## Stored entries
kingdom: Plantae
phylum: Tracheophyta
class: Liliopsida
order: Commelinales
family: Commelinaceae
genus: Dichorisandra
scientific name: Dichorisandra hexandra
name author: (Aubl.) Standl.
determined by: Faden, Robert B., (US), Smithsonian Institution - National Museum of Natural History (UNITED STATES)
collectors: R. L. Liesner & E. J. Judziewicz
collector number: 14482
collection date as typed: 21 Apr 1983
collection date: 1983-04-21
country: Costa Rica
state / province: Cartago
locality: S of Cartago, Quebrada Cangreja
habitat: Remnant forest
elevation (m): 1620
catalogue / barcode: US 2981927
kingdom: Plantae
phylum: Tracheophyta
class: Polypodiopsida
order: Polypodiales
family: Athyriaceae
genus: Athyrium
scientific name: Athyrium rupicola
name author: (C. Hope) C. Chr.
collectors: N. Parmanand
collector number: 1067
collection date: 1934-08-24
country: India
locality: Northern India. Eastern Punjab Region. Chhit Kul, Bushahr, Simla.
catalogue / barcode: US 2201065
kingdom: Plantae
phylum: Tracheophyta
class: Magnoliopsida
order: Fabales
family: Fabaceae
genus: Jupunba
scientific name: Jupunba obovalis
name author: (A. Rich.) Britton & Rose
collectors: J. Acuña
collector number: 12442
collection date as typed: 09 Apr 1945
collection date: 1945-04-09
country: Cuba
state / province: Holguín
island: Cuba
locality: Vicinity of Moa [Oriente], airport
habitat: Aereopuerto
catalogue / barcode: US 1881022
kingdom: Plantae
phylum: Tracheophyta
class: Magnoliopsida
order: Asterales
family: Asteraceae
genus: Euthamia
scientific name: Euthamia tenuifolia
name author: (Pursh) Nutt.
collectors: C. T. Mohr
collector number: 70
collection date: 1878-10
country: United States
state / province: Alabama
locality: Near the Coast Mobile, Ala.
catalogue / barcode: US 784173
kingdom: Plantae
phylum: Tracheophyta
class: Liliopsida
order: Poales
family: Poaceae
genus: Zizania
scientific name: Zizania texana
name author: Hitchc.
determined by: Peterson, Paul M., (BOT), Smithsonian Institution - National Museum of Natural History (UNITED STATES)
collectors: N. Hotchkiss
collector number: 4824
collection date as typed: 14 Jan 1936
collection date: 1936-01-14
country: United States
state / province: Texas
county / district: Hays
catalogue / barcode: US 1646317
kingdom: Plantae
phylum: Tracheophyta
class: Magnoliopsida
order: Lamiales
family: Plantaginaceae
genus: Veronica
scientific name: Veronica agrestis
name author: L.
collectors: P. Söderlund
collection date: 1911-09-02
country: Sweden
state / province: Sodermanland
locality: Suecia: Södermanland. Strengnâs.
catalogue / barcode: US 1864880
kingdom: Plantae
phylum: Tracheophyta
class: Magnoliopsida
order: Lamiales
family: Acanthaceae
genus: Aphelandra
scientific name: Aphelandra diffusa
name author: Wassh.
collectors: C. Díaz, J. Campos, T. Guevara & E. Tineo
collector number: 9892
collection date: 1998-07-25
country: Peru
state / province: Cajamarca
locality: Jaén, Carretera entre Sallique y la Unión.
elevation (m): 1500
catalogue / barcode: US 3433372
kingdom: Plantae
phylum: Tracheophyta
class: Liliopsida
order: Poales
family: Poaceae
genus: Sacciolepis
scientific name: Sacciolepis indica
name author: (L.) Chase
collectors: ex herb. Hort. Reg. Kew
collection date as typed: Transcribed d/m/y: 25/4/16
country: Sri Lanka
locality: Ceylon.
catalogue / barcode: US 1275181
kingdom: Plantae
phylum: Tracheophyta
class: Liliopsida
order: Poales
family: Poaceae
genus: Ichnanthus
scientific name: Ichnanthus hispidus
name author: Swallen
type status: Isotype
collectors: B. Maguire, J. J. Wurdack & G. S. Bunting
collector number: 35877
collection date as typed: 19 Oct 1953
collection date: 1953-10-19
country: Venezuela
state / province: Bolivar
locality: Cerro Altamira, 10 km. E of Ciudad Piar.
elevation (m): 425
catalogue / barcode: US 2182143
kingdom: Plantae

## AIM
Please output every line of the rows above as a numbered list, leaving out blank lines.

## REPLY
1. kingdom: Plantae
2. phylum: Tracheophyta
3. class: Liliopsida
4. order: Commelinales
5. family: Commelinaceae
6. genus: Dichorisandra
7. scientific name: Dichorisandra hexandra
8. name author: (Aubl.) Standl.
9. determined by: Faden, Robert B., (US), Smithsonian Institution - National Museum of Natural History (UNITED STATES)
10. collectors: R. L. Liesner & E. J. Judziewicz
11. collector number: 14482
12. collection date as typed: 21 Apr 1983
13. collection date: 1983-04-21
14. country: Costa Rica
15. state / province: Cartago
16. locality: S of Cartago, Quebrada Cangreja
17. habitat: Remnant forest
18. elevation (m): 1620
19. catalogue / barcode: US 2981927
20. kingdom: Plantae
21. phylum: Tracheophyta
22. class: Polypodiopsida
23. order: Polypodiales
24. family: Athyriaceae
25. genus: Athyrium
26. scientific name: Athyrium rupicola
27. name author: (C. Hope) C. Chr.
28. collectors: N. Parmanand
29. collector number: 1067
30. collection date: 1934-08-24
31. country: India
32. locality: Northern India. Eastern Punjab Region. Chhit Kul, Bushahr, Simla.
33. catalogue / barcode: US 2201065
34. kingdom: Plantae
35. phylum: Tracheophyta
36. class: Magnoliopsida
37. order: Fabales
38. family: Fabaceae
39. genus: Jupunba
40. scientific name: Jupunba obovalis
41. name author: (A. Rich.) Britton & Rose
42. collectors: J. Acuña
43. collector number: 12442
44. collection date as typed: 09 Apr 1945
45. collection date: 1945-04-09
46. country: Cuba
47. state / province: Holguín
48. island: Cuba
49. locality: Vicinity of Moa [Oriente], airport
50. habitat: Aereopuerto
51. catalogue / barcode: US 1881022
52. kingdom: Plantae
53. phylum: Tracheophyta
54. class: Magnoliopsida
55. order: Asterales
56. family: Asteraceae
57. genus: Euthamia
58. scientific name: Euthamia tenuifolia
59. name author: (Pursh) Nutt.
60. collectors: C. T. Mohr
61. collector number: 70
62. collection date: 1878-10
63. country: United States
64. state / province: Alabama
65. locality: Near the Coast Mobile, Ala.
66. catalogue / barcode: US 784173
67. kingdom: Plantae
68. phylum: Tracheophyta
69. class: Liliopsida
70. order: Poales
71. family: Poaceae
72. genus: Zizania
73. scientific name: Zizania texana
74. name author: Hitchc.
75. determined by: Peterson, Paul M., (BOT), Smithsonian Institution - National Museum of Natural History (UNITED STATES)
76. collectors: N. Hotchkiss
77. collector number: 4824
78. collection date as typed: 14 Jan 1936
79. collection date: 1936-01-14
80. country: United States
81. state / province: Texas
82. county / district: Hays
83. catalogue / barcode: US 1646317
84. kingdom: Plantae
85. phylum: Tracheophyta
86. class: Magnoliopsida
87. order: Lamiales
88. family: Plantaginaceae
89. genus: Veronica
90. scientific name: Veronica agrestis
91. name author: L.
92. collectors: P. Söderlund
93. collection date: 1911-09-02
94. country: Sweden
95. state / province: Sodermanland
96. locality: Suecia: Södermanland. Strengnâs.
97. catalogue / barcode: US 1864880
98. kingdom: Plantae
99. phylum: Tracheophyta
100. class: Magnoliopsida
101. order: Lamiales
102. family: Acanthaceae
103. genus: Aphelandra
104. scientific name: Aphelandra diffusa
105. name author: Wassh.
106. collectors: C. Díaz, J. Campos, T. Guevara & E. Tineo
107. collector number: 9892
108. collection date: 1998-07-25
109. country: Peru
110. state / province: Cajamarca
111. locality: Jaén, Carretera entre Sallique y la Unión.
112. elevation (m): 1500
113. catalogue / barcode: US 3433372
114. kingdom: Plantae
115. phylum: Tracheophyta
116. class: Liliopsida
117. order: Poales
118. family: Poaceae
119. genus: Sacciolepis
120. scientific name: Sacciolepis indica
121. name author: (L.) Chase
122. collectors: ex herb. Hort. Reg. Kew
123. collection date as typed: Transcribed d/m/y: 25/4/16
124. country: Sri Lanka
125. locality: Ceylon.
126. catalogue / barcode: US 1275181
127. kingdom: Plantae
128. phylum: Tracheophyta
129. class: Liliopsida
130. order: Poales
131. family: Poaceae
132. genus: Ichnanthus
133. scientific name: Ichnanthus hispidus
134. name author: Swallen
135. type status: Isotype
136. collectors: B. Maguire, J. J. Wurdack & G. S. Bunting
137. collector number: 35877
138. collection date as typed: 19 Oct 1953
139. collection date: 1953-10-19
140. country: Venezuela
141. state / province: Bolivar
142. locality: Cerro Altamira, 10 km. E of Ciudad Piar.
143. elevation (m): 425
144. catalogue / barcode: US 2182143
145. kingdom: Plantae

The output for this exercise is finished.